The NHR currently uses the locum model in its emergency rooms, where locums are trained specifically in emergency medicine. Bryant says the organization is comfortable moving to this model when needed in family practice, as it is a model they are familiar with.

“I would expect just as the public are pleased with the locum service they receive in our ERs, I’m hoping we’ll have that same satisfactory experience when they have a locum in the clinic.”

There have been concerns in the community about the amount of wait time patients have faced when trying to book an appointment with a physician. In November 2017, the average wait time for the clinic was 20.67 days. In December 2017, the average wait time was 15.2 days. The NHR has implemented a system to try to decrease wait times by setting aside a certain number of appointments daily for urgent call backs and same day appointments at the clinic.

“When we talk about access, physicians have a panel size,” said Bryant, referring to the case load a physician can take on. Bryant said that number can reasonably range from about 950 to 1,200 patients, and a physician generally sees between 15 and 20 patients per day.

“Their days are scheduled. They try to leave a couple of slots open for urgent things. Those urgent appointments might get filled early in the day and they might not have more space. The whole concept behind what we call ‘advanced access’ is to allow enough flexibility in the daily schedule of a physician or nurse practitioner to allow them to see their own patients on a more urgent basis, to prevent the need to go to emergency.”

Wait times have been affected, too, by the departure of Dr. Andrea Thwala in fall 2017. While the NHR receives funding for three full-time physicians, Dr. Thwala operated outside of the NHR and was not funded by the organization. Still, his departure has meant an increased case load for NHR physicians.

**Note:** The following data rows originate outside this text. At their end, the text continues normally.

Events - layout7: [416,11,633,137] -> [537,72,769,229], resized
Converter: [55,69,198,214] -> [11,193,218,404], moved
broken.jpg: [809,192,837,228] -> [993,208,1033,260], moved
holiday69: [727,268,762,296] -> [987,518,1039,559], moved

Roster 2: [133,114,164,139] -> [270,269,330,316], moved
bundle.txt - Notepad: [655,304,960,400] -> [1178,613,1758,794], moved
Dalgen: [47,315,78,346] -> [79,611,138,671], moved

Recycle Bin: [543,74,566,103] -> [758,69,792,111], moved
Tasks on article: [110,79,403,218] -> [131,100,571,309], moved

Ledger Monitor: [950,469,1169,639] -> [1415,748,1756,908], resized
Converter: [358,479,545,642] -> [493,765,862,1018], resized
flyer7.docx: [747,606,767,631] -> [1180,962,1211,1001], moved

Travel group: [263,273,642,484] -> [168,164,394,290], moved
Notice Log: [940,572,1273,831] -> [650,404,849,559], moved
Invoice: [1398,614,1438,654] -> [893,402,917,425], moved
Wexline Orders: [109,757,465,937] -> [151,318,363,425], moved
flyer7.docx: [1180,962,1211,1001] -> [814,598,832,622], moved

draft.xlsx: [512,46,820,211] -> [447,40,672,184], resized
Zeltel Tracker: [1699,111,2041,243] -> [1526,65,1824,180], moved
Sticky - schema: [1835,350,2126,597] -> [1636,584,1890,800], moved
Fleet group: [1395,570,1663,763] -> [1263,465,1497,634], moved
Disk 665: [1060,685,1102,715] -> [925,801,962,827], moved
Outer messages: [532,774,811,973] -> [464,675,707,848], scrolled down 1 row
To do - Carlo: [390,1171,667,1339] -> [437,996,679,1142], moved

“As we experience the impact of losing Dr. Thwala, the panel sizes of the new physicians really are at a maximum,” said Bryant.

“They are watching that, and so are we, because we don’t want to compromise the care that’s being provided, and we don’t want to compromise patient safety…The providers know the patients that they have. They know when they are reaching the threshold of what they can safely handle.”

Bryant said the NHR is working with Manitoba Health to increase funding for the number of physicians the organization can hire.

“The Peachey Report is helpful in this regard, as he recommends panel sizes for northern Manitoba,” Bryant said, referring to the Provincial Clinical and Preventative Services Planning for Manitoba report led by Dr. David Peachey and released in February 2017.

“When we know the panel size and we know our population, we can do the math to determine the number of family physicians and nurse practitioners required in a community … We remain hopeful that we will be successful in that regard.”